Madison Wise, LPC Associate
Let’s be honest – making friends as an adult can be challenging, especially after a move. We’re no longer automatically grouped with classmates in our homeroom or living down the hall from potential new friends in dorms. And while working from home comes with plenty of perks, it can make it even harder to connect with people. So how do you get out there and make new friends after moving to a new city? It will require effort, energy, and a bit of daring – but there are many ways to meet new people, regardless of how adventurous you consider yourself. Remember that you’re not alone – lots of people are searching for connections and community – we’re social creatures and need one another.
- Become a “regular” – Becoming a frequent visitor of a local coffee shop, bar, or bookstore – this is my personal favorite. I still remember the first time a barista at my new go-to coffee shop recognized me and the joy and comfort it filled me with. When you show up somewhere consistently, you start to recognize people, and they begin to recognize you, making it easier to initiate a conversation and feel a sense of belonging throughout your day. This familiarity might be comforting enough, or you may decide to transition it to a friendship outside the regular establishment.
- Join a club or meet-up group – There are so many meet-up groups for so many different occasions! There are groups for hiking, dancing, bird-watching, Dungeons and Dragons groups – you name it. Whatever you’re interested in, someone else is too, and they want someone to share it with. So if you’re nervous about going on your own, remember that the others showing up probably are too.
- Try out a recreational sport – Whether you’re competitive or just there for fun, having an activity to engage in with new people can help ease social pressure and make it easier to engage with others. Recreational leagues often have a wide variety of options ranging from flag football to volleyball to bowling to cornhole, so there’s something for everyone.
- Reach out to people you already know for connections – So, your half-cousin Steve has an old buddy from high school in your new city, and he’s offered to connect you? Go for it! Grab a coffee and take a walk with this stranger, and you might make a new friend, explore a new neighborhood, and learn about a new restaurant to try from this connection.
- Volunteer – Volunteering is a great way to go if you want to build a community with like-minded people. Choose something you’re passionate about, and you’ll meet new people who feel the same and are dedicated to helping out. You’ll be actively cultivating the city you want to live in when you take deliberate action. This can be a great way to learn more about the new city you’re a part of and other happenings in the area.

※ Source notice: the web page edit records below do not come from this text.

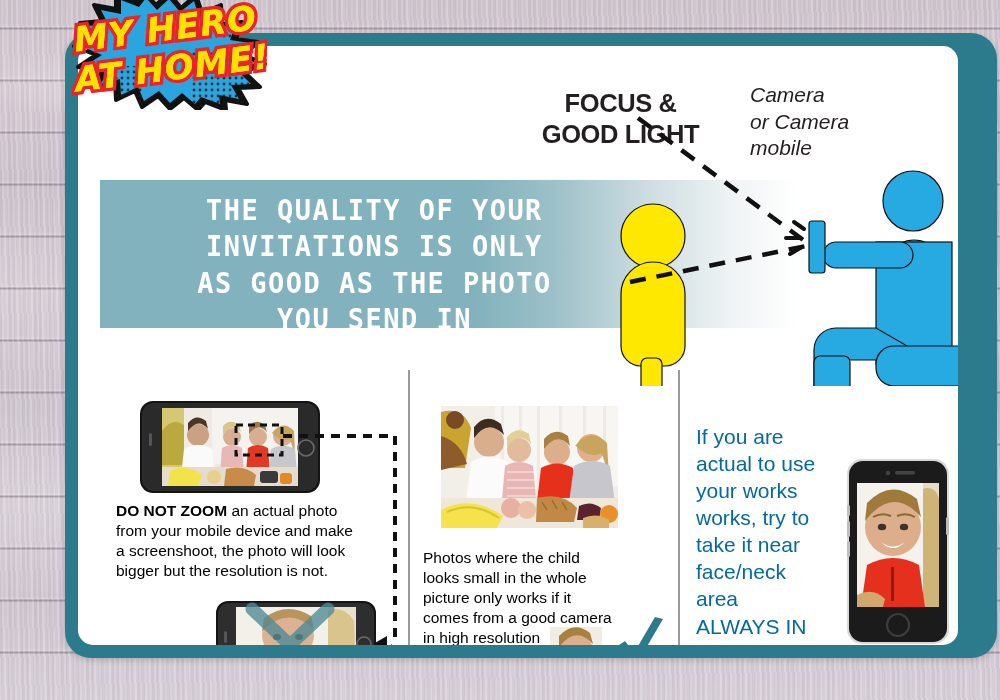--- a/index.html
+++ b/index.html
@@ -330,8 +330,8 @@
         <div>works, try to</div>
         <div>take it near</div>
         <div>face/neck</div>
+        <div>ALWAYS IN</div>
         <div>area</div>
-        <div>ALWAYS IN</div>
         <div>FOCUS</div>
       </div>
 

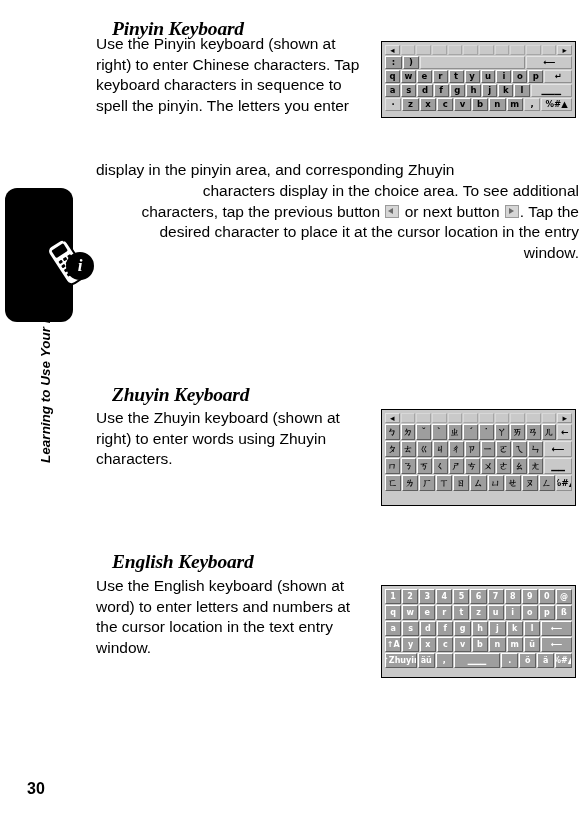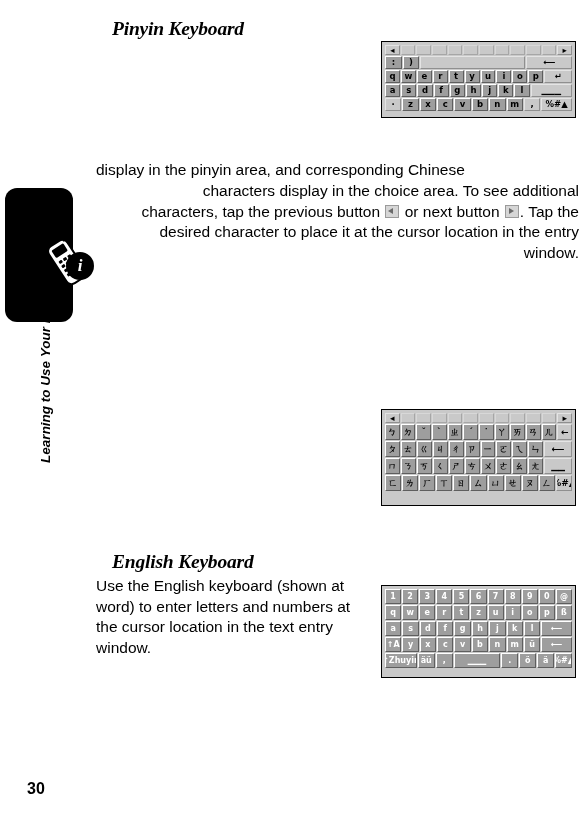--- a/index.html
+++ b/index.html
@@ -143,6 +143,7 @@
 
     <h2 class="sec" style="position:absolute;left:0;top:2px;">Pinyin Keyboard</h2>
 
+    <p class="body" style="position:absolute;left:0;top:34px;width:270px;"><span>Use the Pinyin keyboard (shown at right) to enter Chinese characters. Tap keyboard characters in sequence to spell the pinyin. The letters you enter</span></p>
 
     <p class="body" style="position:absolute;left:0;top:160px;width:483px;"><span>display in the pinyin area, and corresponding Chinese</span></p>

- Find your scene – Reflect on what interests you and seek out ways to engage with it. Are you really into the arts? Join your local museum, frequent local art markets, or attend a pottery class. Into sports? Join a fan club for a local team and seek out watch parties for their away games. Whatever you’re into, be into it out loud and in public, and you’ll increase your chances of connecting with others who feel the same way. I’ve met some of my best friends at concerts after striking up conversation about how we discovered the artist we were seeing.
- Get to know your neighbors – If you want to build community: Start where you are, right at home. Get to know the people around you and spend time with them if possible. Your neighbors may be in different age groups and share very different interests than you, and that’s ok. Find some common ground, swap stories, and maybe swap ingredients or lawn chores when need be. Getting to know my neighbors helped me feel safe in a new place, and we sometimes provided each other with much-needed support.
- As much as you can, say yes – When you’re new to a city and looking to make friends, it pays to take advantage of as many opportunities that come your way as you can. It can be draining to be “on” and put yourself out there, but investing energy into your social life early on in your move can help you adjust to your new city and reap big rewards for years.
- Follow up – Once you’ve connected with someone new and exchanged numbers or social media handles, take action. Make it a point to follow up with them within a week and set up another hangout. Maybe you invite them to your new regular spot or ask them to try out a different meet-up with you. Friendships are formed with intention and effort, so don’t shy away from making plans with someone new.
- Focus on building safety – From a biological perspective, polyvagal theory posits that we must feel safe in our environment and body before we can be social and receptive to others. If you find yourself having difficulties putting yourself out there, it might be time to investigate your safety and your internal sense of security. Working with a professional counselor can help you to determine threats to your safety, whether external or internal and find ways to navigate them. Our environment affects us, and while I hope you’re feeling great about yourself and that you moved to a place where you are celebrated and accepted in your community, I know that’s not always the case. If you’re feeling unsafe or unsupported, seek help from a therapist or support group to build a community and spaces where you can relax and feel safe.
Undoubtedly, moves are exciting, stressful, and full of potential. There’s a whole new life waiting for you in your new city, giving you the chance to be intentional about creating the lifestyle you want and the community you crave. I know it can feel risky, but the best way to make new friends is to put yourself out there. You’ve already made a move – keep your momentum going and explore your new city, one “hello” at a time.